Schneier on Security

Sophisticated? • June 22, 2019 12:05 AM

From the ARStechnica post,

features that made Triada so sophisticated. For one, it used XOR encoding and ZIP files to encrypt communications.

ZIP file and XOR encoding is sophisticated? Since when?

Whilst the order you apply compression (ZIP) and stream encryption (XOR encoding) is important, it’s not exactly new or for that matter sophisticated. Using compression to “flatten the statistics” prior to encryption has been a recomendation since before @Bruce wrote his first cryto book with the blue cover back last century.

As for using “XOR encoding” it can mean little or nothing for encoding through to everything for encryption, it all depends on what you XOR with.

If you just XOR the plaintext byte by byte with the same value, such encoding is barely different from a Ceaser Cipher or the much mentioned in jokes ROT13. However using a string of truly random numbers is almost the equivalent of a One Time Pad, it’s security rests on the size of the pad, reuse and access to the pad.

Even using a complex encryption algorithm to generate a “Key Stream” is not exactly appropriate for malware use security wise.
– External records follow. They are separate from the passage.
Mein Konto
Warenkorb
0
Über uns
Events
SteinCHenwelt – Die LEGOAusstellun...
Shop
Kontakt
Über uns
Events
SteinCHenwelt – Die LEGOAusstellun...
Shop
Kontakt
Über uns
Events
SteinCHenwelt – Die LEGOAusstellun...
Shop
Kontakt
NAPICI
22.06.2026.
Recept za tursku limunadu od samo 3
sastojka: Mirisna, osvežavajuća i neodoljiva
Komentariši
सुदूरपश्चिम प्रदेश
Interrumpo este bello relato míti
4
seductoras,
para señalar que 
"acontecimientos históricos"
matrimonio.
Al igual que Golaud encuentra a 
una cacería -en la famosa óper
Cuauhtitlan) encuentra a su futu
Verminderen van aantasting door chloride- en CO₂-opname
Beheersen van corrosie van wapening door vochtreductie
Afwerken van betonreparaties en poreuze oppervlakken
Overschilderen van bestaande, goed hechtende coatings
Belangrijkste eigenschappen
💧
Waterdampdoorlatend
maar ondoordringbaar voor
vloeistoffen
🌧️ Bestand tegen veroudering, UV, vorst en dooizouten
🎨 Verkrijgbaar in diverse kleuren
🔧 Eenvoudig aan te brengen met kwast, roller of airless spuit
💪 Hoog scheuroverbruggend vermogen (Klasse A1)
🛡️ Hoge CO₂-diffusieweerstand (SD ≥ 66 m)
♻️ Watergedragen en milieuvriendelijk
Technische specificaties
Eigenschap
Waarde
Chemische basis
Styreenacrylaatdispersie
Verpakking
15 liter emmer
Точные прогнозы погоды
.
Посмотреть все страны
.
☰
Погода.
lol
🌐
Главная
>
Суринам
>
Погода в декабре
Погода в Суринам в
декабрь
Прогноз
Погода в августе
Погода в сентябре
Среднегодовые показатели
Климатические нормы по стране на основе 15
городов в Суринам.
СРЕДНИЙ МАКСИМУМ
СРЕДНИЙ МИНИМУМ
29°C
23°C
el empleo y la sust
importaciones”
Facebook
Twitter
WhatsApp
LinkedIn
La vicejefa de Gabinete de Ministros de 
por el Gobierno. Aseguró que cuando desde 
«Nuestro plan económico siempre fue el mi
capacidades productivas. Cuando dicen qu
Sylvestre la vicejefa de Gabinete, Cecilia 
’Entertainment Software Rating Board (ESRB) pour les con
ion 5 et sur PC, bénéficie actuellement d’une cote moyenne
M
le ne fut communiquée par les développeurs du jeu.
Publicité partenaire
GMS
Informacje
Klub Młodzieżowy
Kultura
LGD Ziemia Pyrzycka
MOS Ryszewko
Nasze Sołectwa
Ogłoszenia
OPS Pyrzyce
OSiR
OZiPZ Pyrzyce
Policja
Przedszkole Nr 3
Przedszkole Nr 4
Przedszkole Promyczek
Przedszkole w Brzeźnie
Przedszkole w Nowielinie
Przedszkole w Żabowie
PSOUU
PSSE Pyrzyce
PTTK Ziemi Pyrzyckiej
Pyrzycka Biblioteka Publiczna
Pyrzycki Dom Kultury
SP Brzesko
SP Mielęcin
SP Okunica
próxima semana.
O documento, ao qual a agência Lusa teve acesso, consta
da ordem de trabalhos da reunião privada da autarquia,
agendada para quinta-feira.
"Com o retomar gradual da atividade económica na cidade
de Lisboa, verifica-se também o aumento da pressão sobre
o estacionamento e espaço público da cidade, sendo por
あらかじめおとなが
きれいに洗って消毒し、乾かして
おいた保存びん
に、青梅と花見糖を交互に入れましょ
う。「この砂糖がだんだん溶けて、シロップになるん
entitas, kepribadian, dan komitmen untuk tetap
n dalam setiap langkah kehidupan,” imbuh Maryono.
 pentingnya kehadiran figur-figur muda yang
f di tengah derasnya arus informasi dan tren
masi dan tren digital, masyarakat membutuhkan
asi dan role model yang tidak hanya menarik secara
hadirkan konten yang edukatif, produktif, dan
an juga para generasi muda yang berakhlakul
Because all the parts including the key are often embedded in some way into the malware code or downloaded thus available to malware researchers.
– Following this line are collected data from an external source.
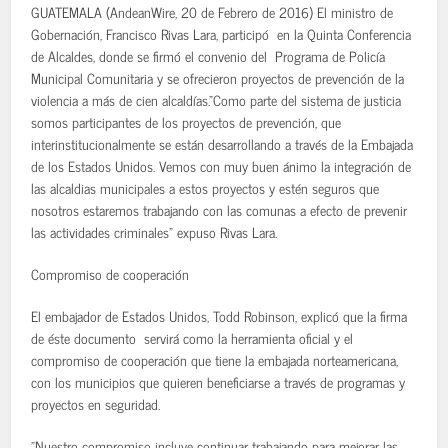
GUATEMALA (AndeanWire, 20 de Febrero de 2016) El ministro de
Gobernación, Francisco Rivas Lara, participó en la Quinta Conferencia
de Alcaldes, donde se firmó el convenio del Programa de Policía
Municipal Comunitaria y se ofrecieron proyectos de prevención de la
violencia a más de cien alcaldías."Como parte del sistema de justicia
somos participantes de los proyectos de prevención, que
interinstitucionalmente se están desarrollando a través de la Embajada
de los Estados Unidos. Vemos con muy buen ánimo la integración de
las alcaldias municipales a estos proyectos y estén seguros que
nosotros estaremos trabajando con las comunas a efecto de prevenir
las actividades criminales" expuso Rivas Lara.
Compromiso de cooperación
El embajador de Estados Unidos, Todd Robinson, explicó que la firma
de éste documento servirá como la herramienta oficial y el
compromiso de cooperación que tiene la embajada norteamericana,
con los municipios que quieren beneficiarse a través de programas y
proyectos en seguridad.
"Nuestro compromiso incluye continuar trabajando para mejorar las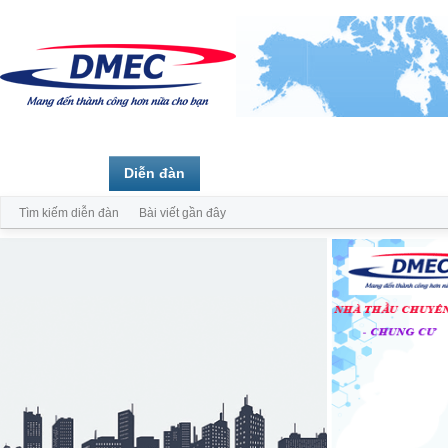
Trang chủ
Diễn đàn
Thành viên
Tìm kiếm diễn đàn
Bài viết gần đây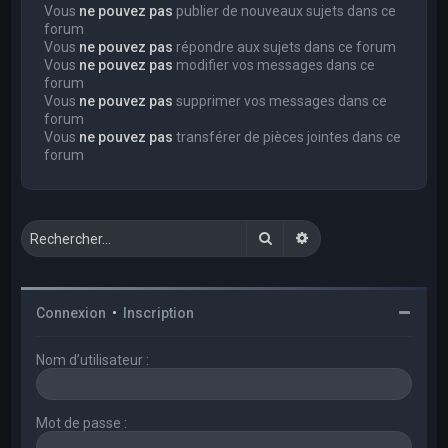
Vous
ne pouvez pas
publier de nouveaux sujets dans ce
forum
Vous
ne pouvez pas
répondre aux sujets dans ce forum
Vous
ne pouvez pas
modifier vos messages dans ce
forum
Vous
ne pouvez pas
supprimer vos messages dans ce
forum
Vous
ne pouvez pas
transférer de pièces jointes dans ce
forum
Rechercher
Recherche avancée
Connexion
•
Inscription
Nom d’utilisateur :
Mot de passe :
But for those who know how the XOR gate works this from a researcher must surely raise a wry smile,

“The apps were downloaded from the C&C server, and the communication with the C&C was encrypted using the same custom encryption routine using double XOR and zip,” Siewierski wrote.

For those old enough to know what “.com” files were and who “Dr Solomon” was back in the 1980’s the use of XOR encoding was one of the first ways used to “morph malware”[1]. Back then it was considered “the new way” to avoid the then common “signature” based Anti-Virus detection. It was thus only used for obfuscation not secrecy of any kind.

I would have hoped the world has kind of moved on a bit since then or has such knowledge in effect become “forgotten knowledge”?

So if it is “forgotten” the question is by who?

That is, is it the researchers, journalists, both or worse it’s not been taught to several generations of software writers. Because people have treated it like “Forbidden Fruit” knowledge. If the latter it’s realy a little pointless because it’s neither difficult to find the parts of the information or for someone with a slight degree of curiosity to work it out.

[1] A “.com” file was a hang over from the C/PM days of the 1970’s, put simply, in essense it was a memory image of the executable code that got loaded directly into memory at a known offset (100h). MS-DOS then jumped to that address and started executing the code. Thus all a malware writer had to do was start the .com code with a three byte jump instruction to get past a block of “random bytes” to the start of the XOR decryption engine. The block of random bytes could likewise be any length even random as it’s length could be easily calculated from the the jump address. The decryption engine then walked it’s way down the image in memory decrypting it’s self as it went repeatedly using the “random bytes”. Thus the payload would be decrypted and then executed. In turn the first payload could be a “Run Length Decoder” or similar to expand a second payload, as long as it all stayed within the 64Kbyte limit it would work. Most ASM programers of the time –and if you wrote PC Code back then you were an ASM programer– could cut their own version of such XOR code in at most an afternoon using debug.com[2] and the run length coder in a day as it was most certainly not “Rocket Science”.

[2] Like much else Microsoft sold debug.com was not originally developed or even purchased by them. It was written in 1980 by Tim Paterson who put it into the public domain. So Microsoft just used it in MS-DOS 2.X onwards, with as far as I remember no acknowledgment at all. For those of use that knew that, the Bill Gates “rant” letter about people copying BASIC struck us as hypocritical at best.